# [WORK REQUEST]
Would you please copy each line of the listing that mentions "Debt"?
═════ DATA FOR PROCESSING ═════
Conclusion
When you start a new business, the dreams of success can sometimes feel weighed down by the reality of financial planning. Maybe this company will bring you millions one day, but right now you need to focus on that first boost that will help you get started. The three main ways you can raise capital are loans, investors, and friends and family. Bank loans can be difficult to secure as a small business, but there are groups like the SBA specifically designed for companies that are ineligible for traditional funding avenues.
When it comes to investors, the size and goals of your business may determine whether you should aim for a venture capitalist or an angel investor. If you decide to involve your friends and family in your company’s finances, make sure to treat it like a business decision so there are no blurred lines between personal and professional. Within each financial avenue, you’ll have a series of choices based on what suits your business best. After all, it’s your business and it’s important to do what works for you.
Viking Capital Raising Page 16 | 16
═════
═════ DATA FOR PROCESSING ═════
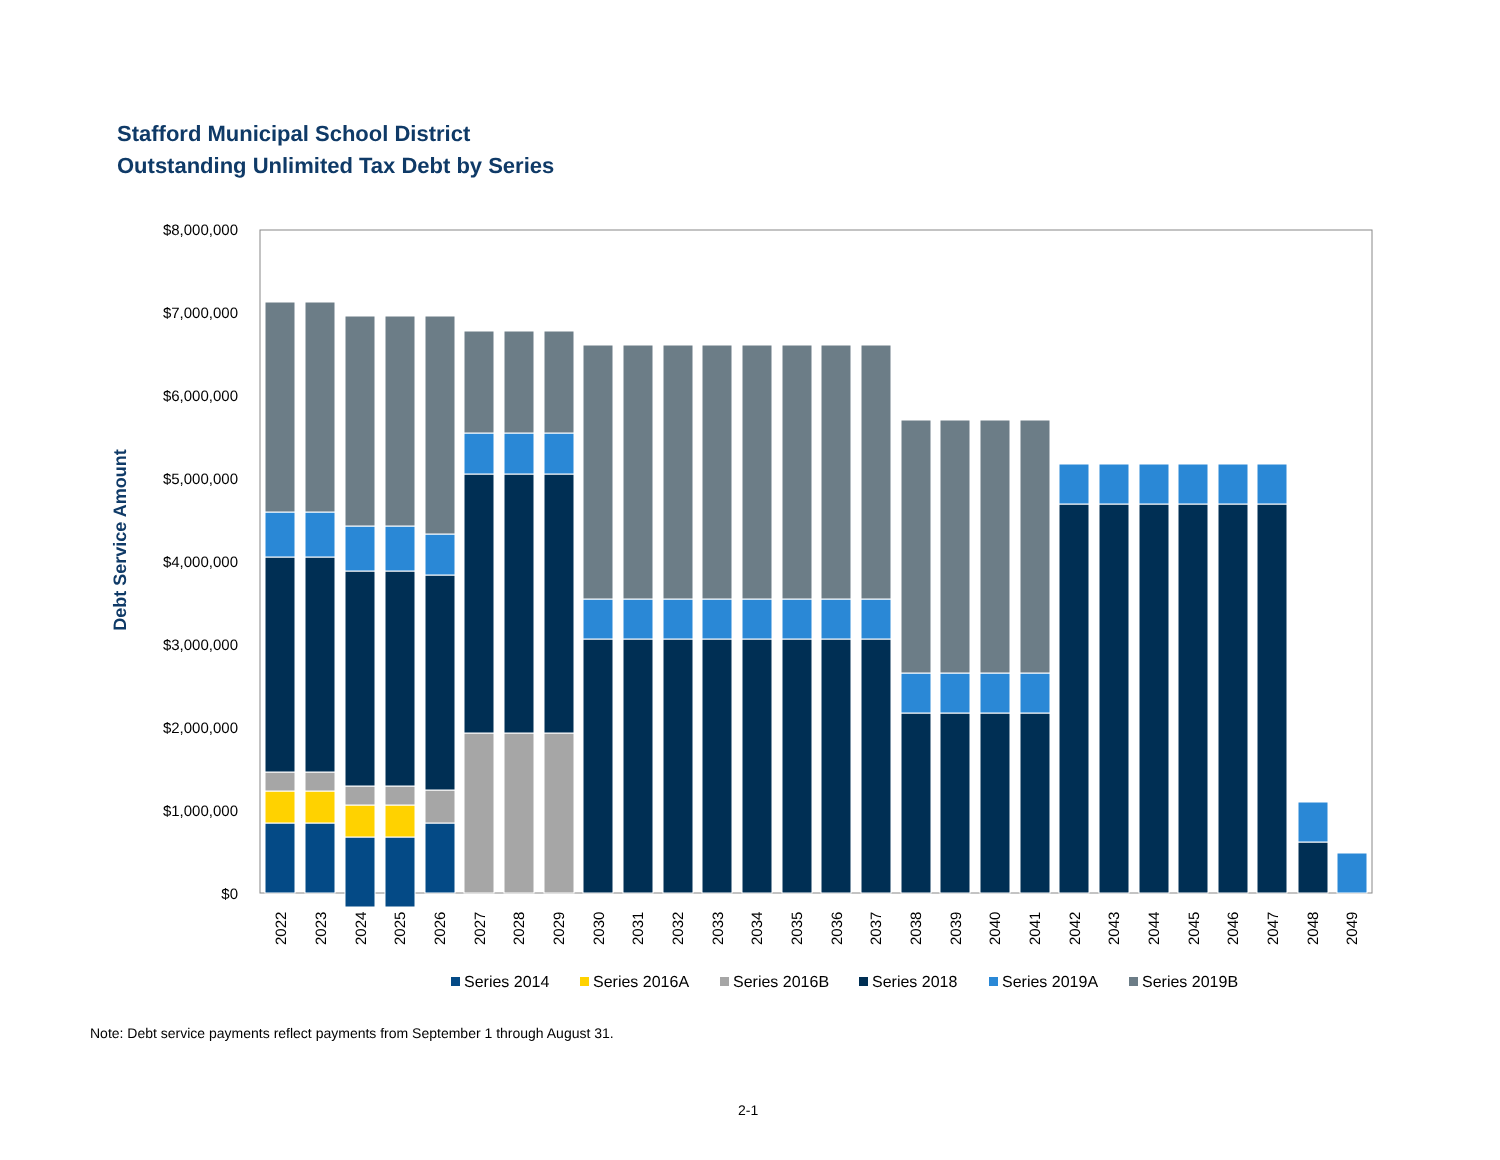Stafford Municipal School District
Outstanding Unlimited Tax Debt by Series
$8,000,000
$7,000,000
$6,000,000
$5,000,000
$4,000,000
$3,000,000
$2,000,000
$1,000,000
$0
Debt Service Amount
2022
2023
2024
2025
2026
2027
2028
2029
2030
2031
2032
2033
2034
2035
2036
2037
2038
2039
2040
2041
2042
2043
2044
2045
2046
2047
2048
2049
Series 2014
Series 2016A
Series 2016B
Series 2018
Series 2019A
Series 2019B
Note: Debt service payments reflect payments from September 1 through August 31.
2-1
═════
# [EXERCISE OUTPUT]
Outstanding Unlimited Tax Debt by Series
Debt Service Amount
Note: Debt service payments reflect payments from September 1 through August 31.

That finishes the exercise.